However, if we dig deeper into the realities of this act, is the government making false assumptions that every citizen is a terrorist, planning a coup against the government? The simple fact that smuggling of materials needed to produce bombs, distribution of drugs and increasing crime rates cannot be combated, why should an individual living a simple life, earning a living in a good and legal way suffer the consequences of showing an ID card containing vital information about his person? With the advent of modern technology available today, even showing to anyone you don’t know your Social Security number may get you in a lot of trouble. Your home address shown on a card can also be the start of your misery (well, thanks to kidnapping, theft and other heinous crimes).
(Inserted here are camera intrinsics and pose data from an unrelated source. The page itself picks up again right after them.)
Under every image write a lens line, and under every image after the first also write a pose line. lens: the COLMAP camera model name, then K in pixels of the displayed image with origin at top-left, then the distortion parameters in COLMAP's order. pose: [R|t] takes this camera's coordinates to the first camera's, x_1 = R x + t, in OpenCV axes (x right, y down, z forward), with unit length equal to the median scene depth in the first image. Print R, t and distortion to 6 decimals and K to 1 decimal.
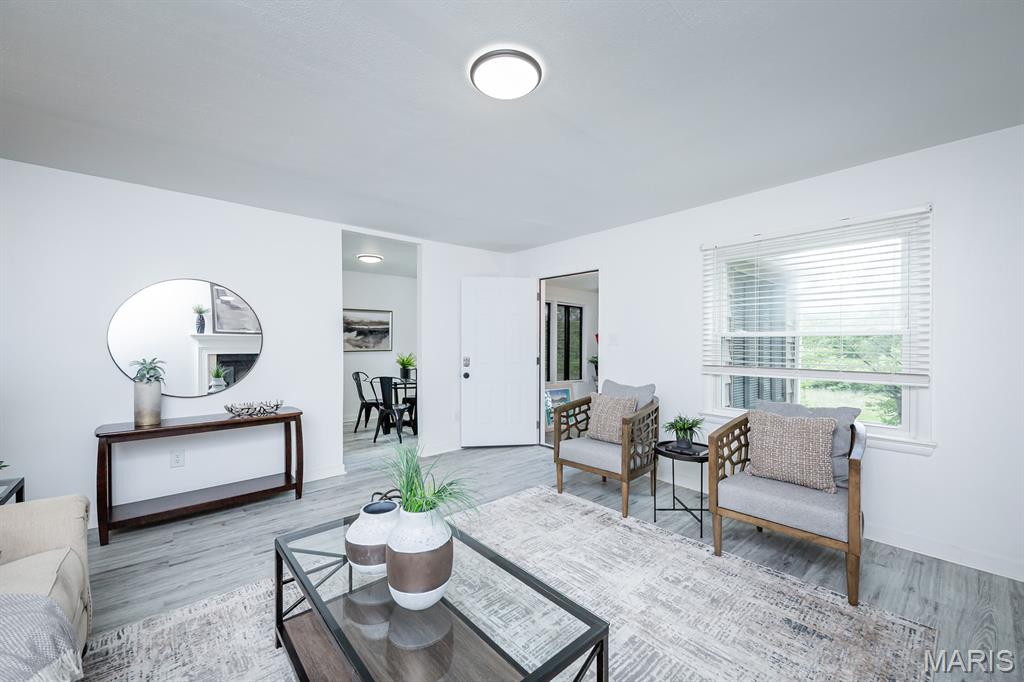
lens RADIAL K [[400.4, 0, 507.8], [0, 400.4, 350.4], [0, 0, 1]] dist [0.013893, -0.005579]
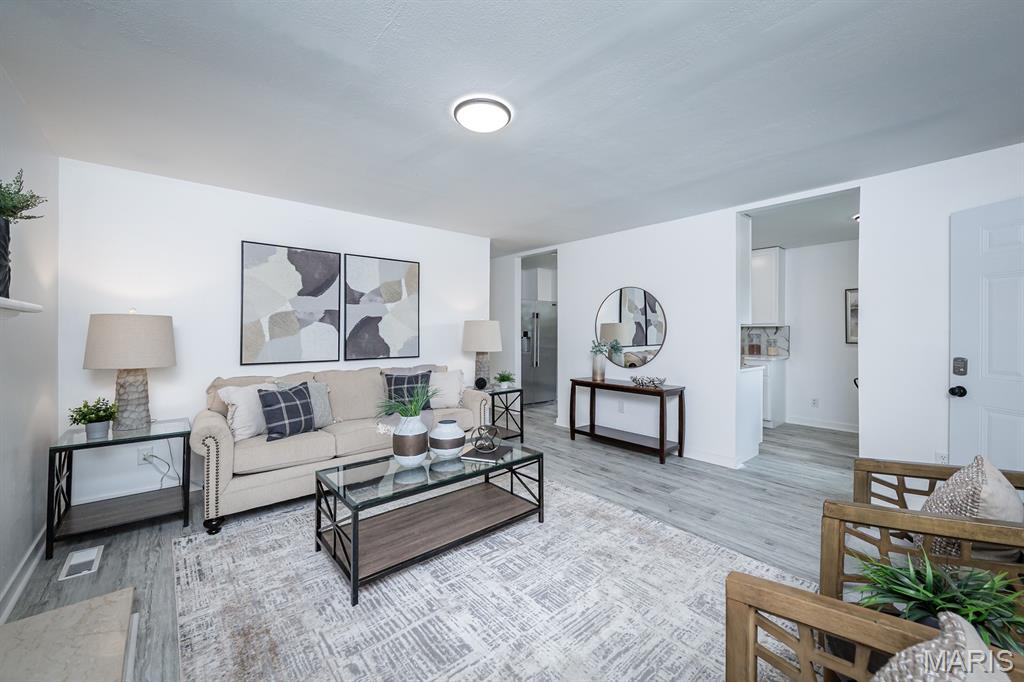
lens RADIAL K [[400.4, 0, 519.2], [0, 400.4, 333.5], [0, 0, 1]] dist [0.013893, -0.005579]
pose [[-0.002844, 0.006335, -0.999976, 0.689923], [-0.021486, 0.999749, 0.006394, -0.009425], [0.999765, 0.021504, -0.002707, 0.619348]]
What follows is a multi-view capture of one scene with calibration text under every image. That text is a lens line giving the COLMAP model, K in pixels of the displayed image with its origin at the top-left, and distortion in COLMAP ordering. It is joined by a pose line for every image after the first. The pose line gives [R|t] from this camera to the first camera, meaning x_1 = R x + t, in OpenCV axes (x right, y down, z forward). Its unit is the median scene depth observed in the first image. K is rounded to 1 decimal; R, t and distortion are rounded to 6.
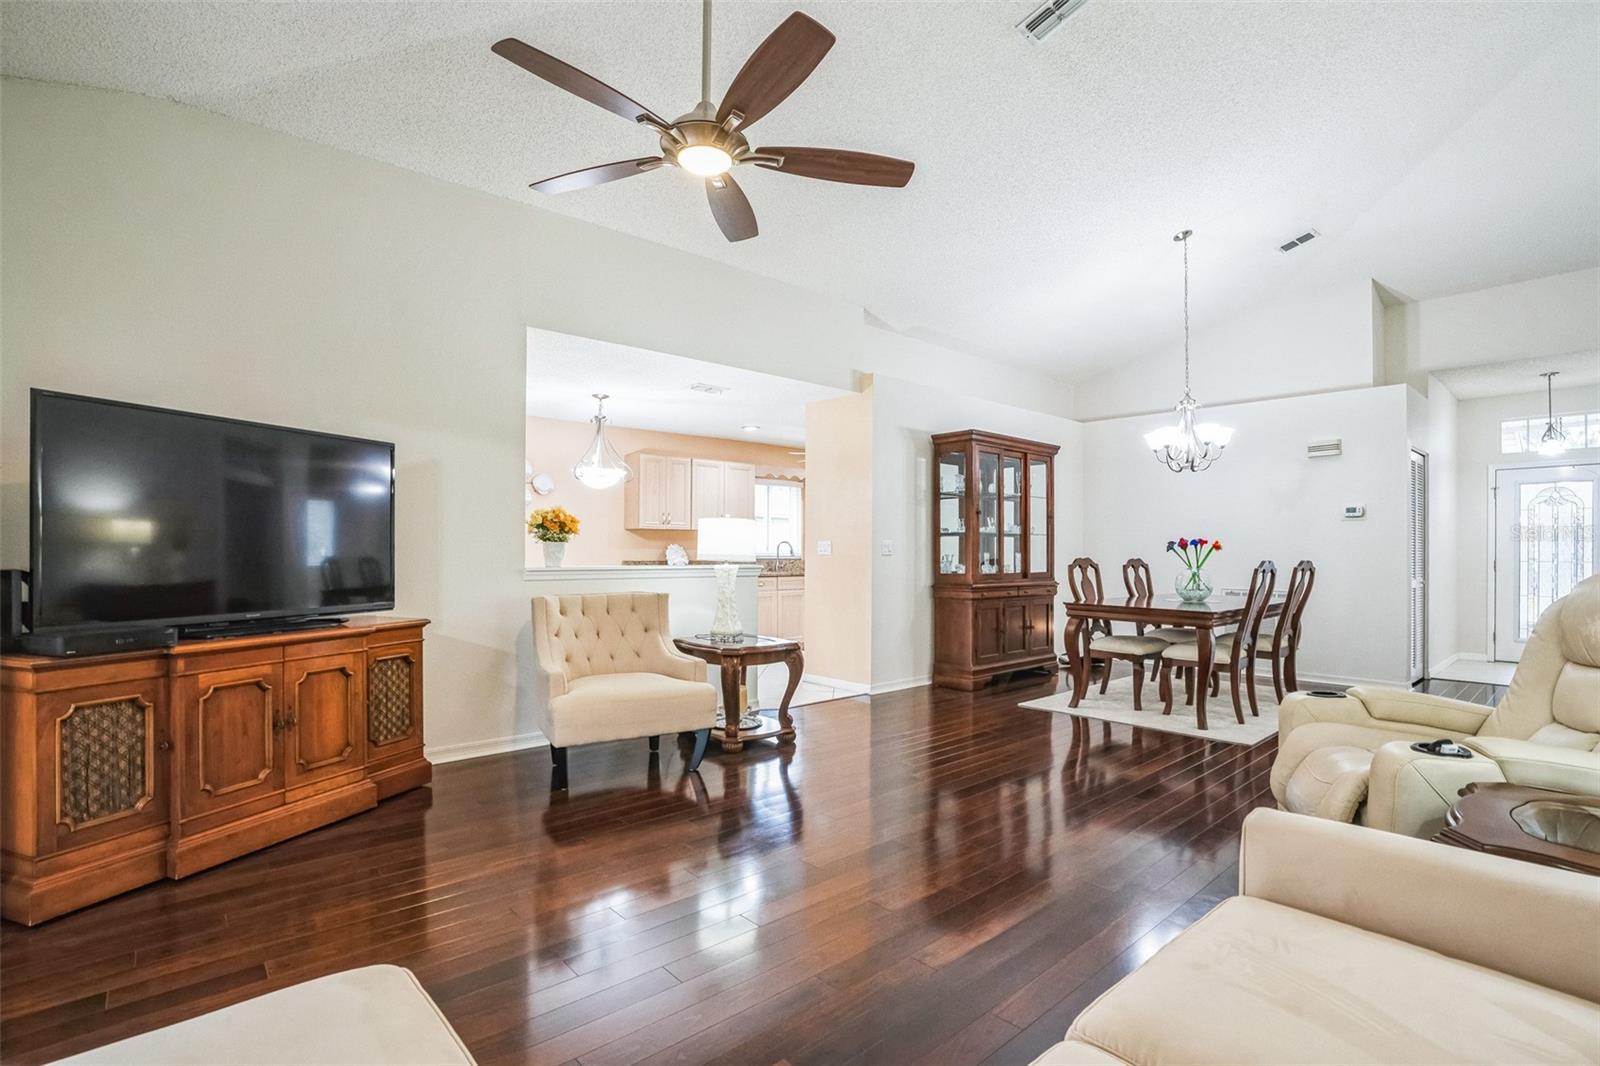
lens RADIAL K [[748.8, 0, 807.8], [0, 748.8, 539.9], [0, 0, 1]] dist [-0.023518, 0.001587]
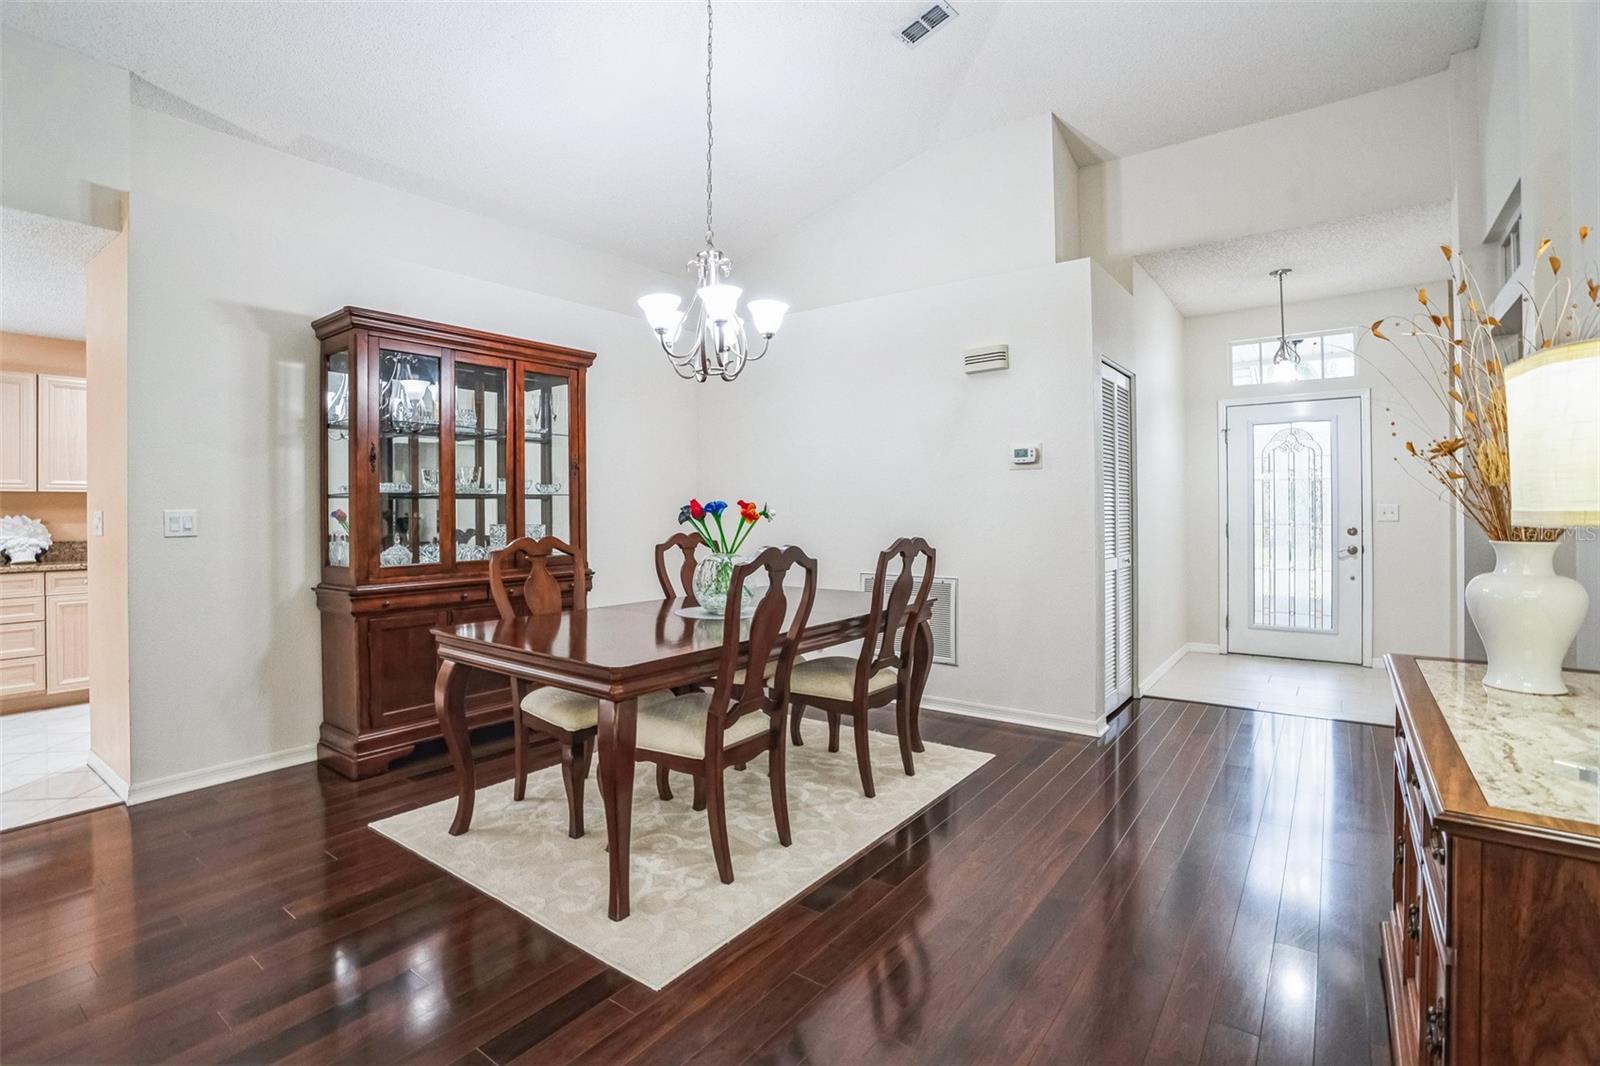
lens RADIAL K [[734.3, 0, 775.2], [0, 734.3, 507.3], [0, 0, 1]] dist [-0.053379, 0.000576]
pose [[0.985654, -0.011885, 0.168361, 0.414519], [0.010701, 0.999911, 0.007939, -0.000122], [-0.168441, -0.006024, 0.985693, 0.405657]]
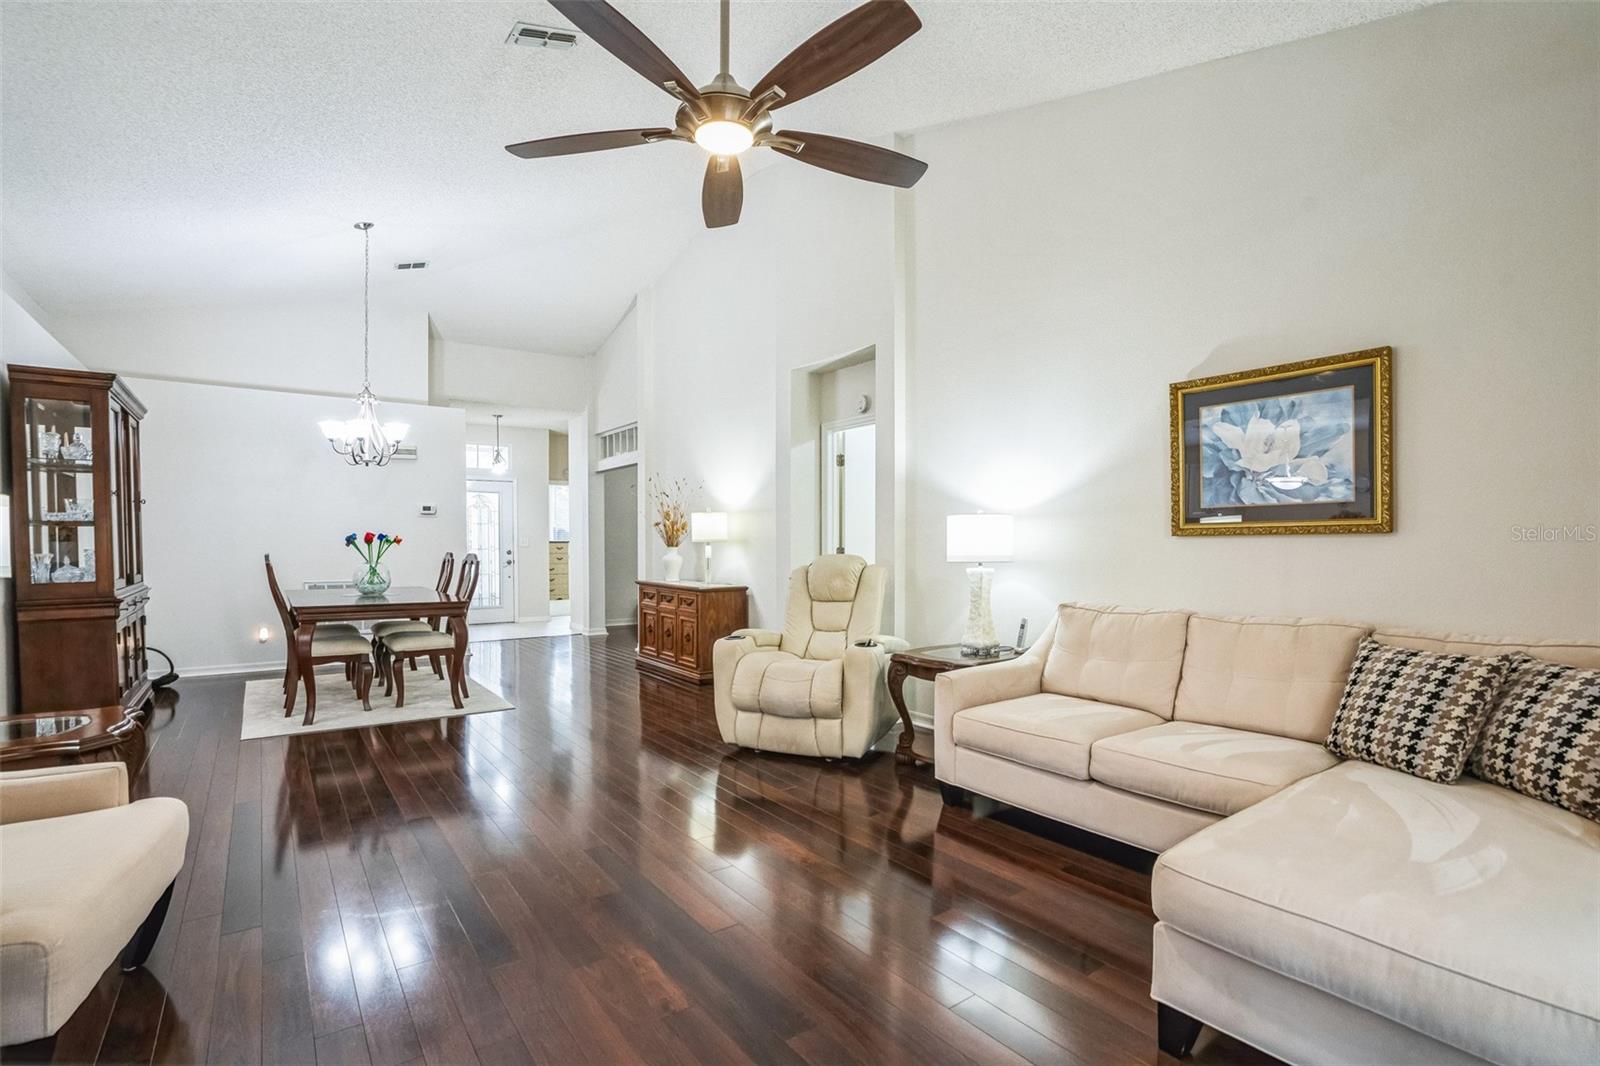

As regards my personal take on this, I think the government’s paranoia on the growing number of detractors, unsatisfied citizens and imminent uprisings, triggered pretty obvious selfish motives. For human rights advocates, they simply call this invasion of privacy. While it’s true, this is an invasion of privacy, a deeper meaning can be associated with this move – the present government wants to retain power at will, creating a martial-law-like society where the police, military and other agencies of the government must and should know everything about its citizens – where they live, what’s their phone numbers, etcetera. In developed countries where governments have the means, actual need and political will to implement a law like this, it’s just alright. There appears to be no problem. However, for a country like the Philippines, I think the government is not in any way prepared to implement such. The level of maturity of government officials is low. In practice, law enforcement is inept because in most cases, the laws only apply to small fishes. Bigwigs will and can always find a way to evade the instigation of laws.
The masses are likewise unprepared for this since the provisions of the proposed law are still unclear and doubtful. Who should have a National ID? What are the details of the person that should be contained in the ID? Are there certain prerequisites? These things are not even considered well and laid down up to this time.
The penalties for disobedience are not also comprehensible. Should “violators” be put to jail? Should a fine of certain amount be collected from them? Should they render community service? Up to now, we can only speculate.
Overall, this law should be studied further prior to passing in Congress and Senate. A public debate should be initiated. A plebiscite might also be a good process to get the pulse of the citizens. A nationwide survey should be done within a considerable amount of time. Creating a law of this magnitude takes a lot of considerations. Educating the public about this law should be the first step to be taken. How can citizens understand and appreciate something that will affect their lives without gaining adequate education and good insight about it? From my understanding of law-making, this should not be enacted yet. Not just yet. Just because Congress and Senate have the power to do pass it doesn’t really mean they should. And that’s just from the point of view of an inquiring mind.